The Trust Problem With AI Connections
So here’s the thing. Open WebUI’s Direct Connections feature is super useful. It lets you point the interface at your own, self-hosted AI model server or any OpenAI-compatible endpoint. But that flexibility comes with a huge, often overlooked, assumption: you have to trust that external server completely. This vulnerability proves that assumption can be deadly. The flaw was in how the browser handled messages from that server. A malicious server could send a crafted message that would execute JavaScript in your browser, right then and there. Basically, by tricking you into connecting to a bad server, an attacker could rifle through your browser’s localStorage and steal your login tokens. Game over.

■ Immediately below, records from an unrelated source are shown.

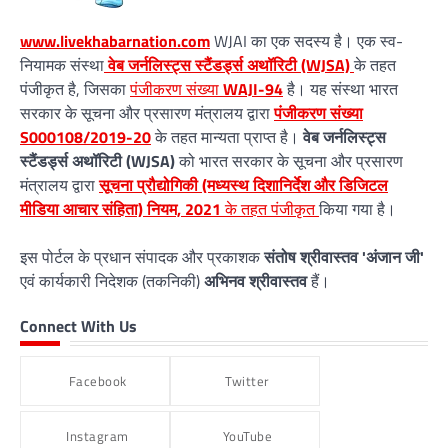
www.livekhabarnation.com
WJAI का एक सदस्य है। एक स्व-
नियामक संस्था
वेब जर्नलिस्ट्स स्टैंडर्ड्स अथॉरिटी (WJSA)
के तहत
पंजीकृत है, जिसका
पंजीकरण संख्या
WAJI-94
है। यह संस्था भारत
सरकार के सूचना और प्रसारण मंत्रालय द्वारा
पंजीकरण संख्या
S000108/2019-20
के तहत मान्यता प्राप्त है।
वेब जर्नलिस्ट्स
स्टैंडर्ड्स अथॉरिटी (WJSA)
को भारत सरकार के सूचना और प्रसारण
मंत्रालय द्वारा
सूचना प्रौद्योगिकी (मध्यस्थ दिशानिर्देश और डिजिटल
मीडिया आचार संहिता) नियम, 2021
के तहत पंजीकृत
किया गया है।
इस पोर्टल के प्रधान संपादक और प्रकाशक
संतोष श्रीवास्तव 'अंजान जी'
एवं कार्यकारी निदेशक (तकनिकी)
अभिनव श्रीवास्तव
हैं।
Connect With Us
Facebook
Twitter
Instagram
YouTube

Beyond The Patch, What’s Left?
Now, the good news is the patch in version 0.6.35 seems effective. It blocks those malicious “execute” events. But let’s be real—patching the software is only the first step. The researchers at Cato Networks point out that organizations need to do more. They need stronger authentication, better sandboxing for extensible features, and stricter resource access controls. This is a classic case of closing one door while realizing your whole security model has too many windows open. It also highlights a massive challenge for any tool that becomes a “hub” for connecting to other services. How do you enable powerful integrations without handing over the keys to the kingdom?
A Wake-Up Call For Self-Hosted AI
This whole episode is a fascinating stress test for the self-hosted AI ecosystem. Everyone’s rushing to deploy their own local or private cloud models, and tools like Open WebUI are the friendly face on that complexity. But we often forget that “self-hosted” doesn’t automatically mean “secure.” You’re still stitching together different components, and the chain is only as strong as its weakest link—which, in this case, was the trust mechanism between the UI and the model server. It makes you wonder, how many other similar tools have features built on similarly shaky ground? The fix is out, so update immediately if you’re running Open WebUI. But the bigger lesson is about architectural trust. In the race for AI flexibility, security can’t be an afterthought.